If you use widgets in Qt, it can be quite easy to use SQL databases. If you use QML with Qt the story gets an aftertaste. Things that were easy before are not anymore. Let's don't keep on ranting and focus on a solution to the problems that ocured.

If you use(d) "QAbstractItemModel you will have come across the Qt::ItemDataRole enum. When a view requests data from your QAbstractItemModel, it simply calls the data() method for some QModelIndex and a Qt::ItemDataRole. The index describes the position of the needed data, e.g. column and row in a table. The role indicate the type of the needed data. Qt::DisplayRole will ask for the data that should be shown as text, Qt::ForegroundRole will determine the font color needed to draw the data and so on.

Here is a code snippet taken from

QSqlTableModel *model = new QSqlTableModel(parentObject, database);
model->removeColumn(0); // don't show the ID
model->setHeaderData(0, Qt::Horizontal, tr("Name"));
model->setHeaderData(1, Qt::Horizontal, tr("Salary"));
QTableView *view = new QTableView;
// this one liner is enough

One line of code is enough to tell the view about the model, the rest is done automagically behind the scenes.

h3. A new king in town

With QML the rules (or shall I say roles?) have changed. If you present a QSqlTableModel to a QML view via QQmlContext::setContextProperty, the result is something like that's all Greek to me.
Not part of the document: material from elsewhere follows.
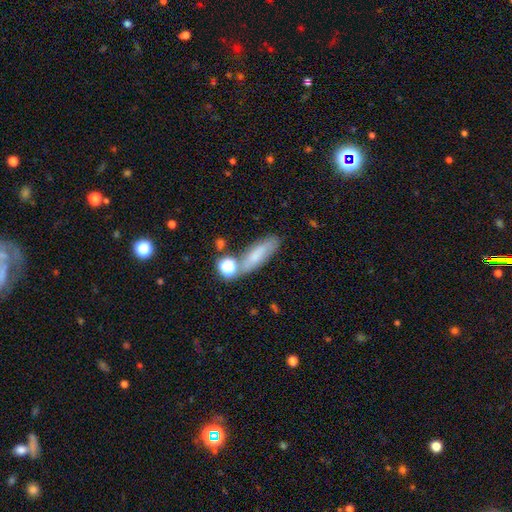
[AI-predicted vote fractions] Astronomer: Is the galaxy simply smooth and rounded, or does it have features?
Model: smooth — 64%.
If you write your own C++ classes that should expose data to the QML world, you will face the Q_PROPERTY or Q_INVOKABLE macro. Those macros provide the glue between both worlds, or in other words: things known to the property system can be reached in the QML world. For whatever reason a QSqlTableModel does not build the needed property bindings on its own. Thus the QML world does not know anything about those objects or at least not enough or the C++ world does not know how to respond to questions from the QML side.

The keyword is roles here. Those are the vocabulary that QML uses to squeeze some data out of a C++ object. Since Qt does not do the job for you, we will find a way to do it on our own. The fact that you have to do something on your own is battlesome but does not change the situation in the end. If you want to use any descendants of QAbstractItemModel, that's your way to go.
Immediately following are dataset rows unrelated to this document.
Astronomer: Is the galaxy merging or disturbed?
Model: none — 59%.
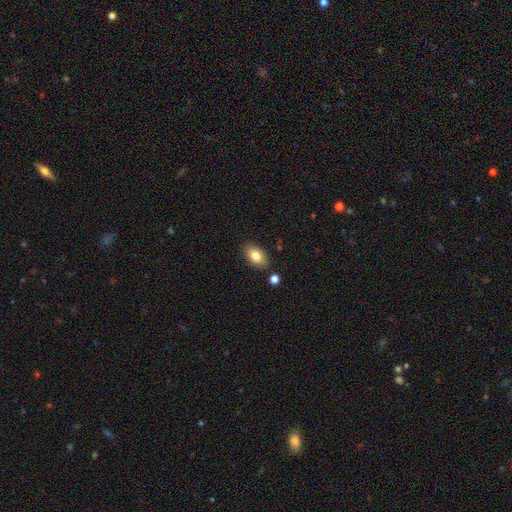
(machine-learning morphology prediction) Overall: smooth (82%). How rounded: in between (90%). Merging: none (84%).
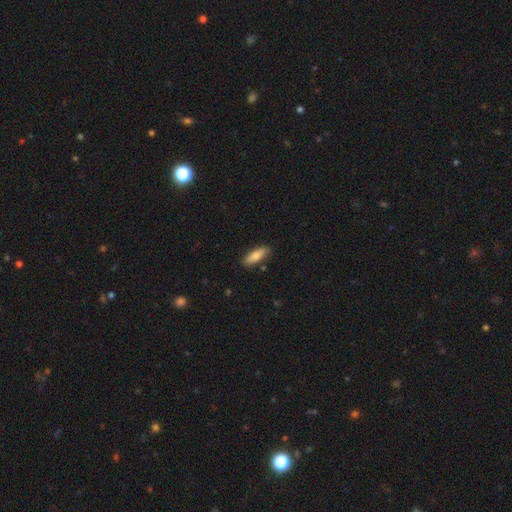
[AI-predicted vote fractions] smooth_or_featured: smooth (p=0.81) [alt: featured or disk p=0.13]
how_rounded: in between (p=0.62) [alt: cigar-shaped p=0.36]
merging: none (p=0.85) [alt: minor disturbance p=0.11]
Let's assume you've got a SQLite database with a persons table and id, firstname, lastname columns. Those shall be presented in a ListView and your C++ model is known to the QML world via QQmlContext::setContextProperty by the name cppPersonsModel. Somewhere in the delegate for the ListView you reach out for this data:


To achieve this the QML side will ask for every Qt::DisplayRole in your QSqlTableModel by calling roleNames(). This returns a QHash<int, QByteArray> and is searched for the column names.

Slow please.


here once again:

  • you have written cppPersonsModel.firstname in your QML code
  • roleNames() is called (only once I guess)
  • QHash<int, QByteArray> is returned from the C++ model
  • firstname is looked up in the QByteArray
  • the matching int is the value for the role parameter when the model is queried with a call of data(const QModelIndex & index, int role = Qt::DisplayRole) const

Thus your model must be able the deliver the role names and must know how to translate the role (name) to the database column. Since Qt5 the void QAbstractItemModel::setRoleNames ( const QHash<int, QByteArray> & roleNames ) is marked as deprecated and is protected. This and the second requirement (translate role into column names) cause that you must subclass QSqlTableModel and code the needed features on your own.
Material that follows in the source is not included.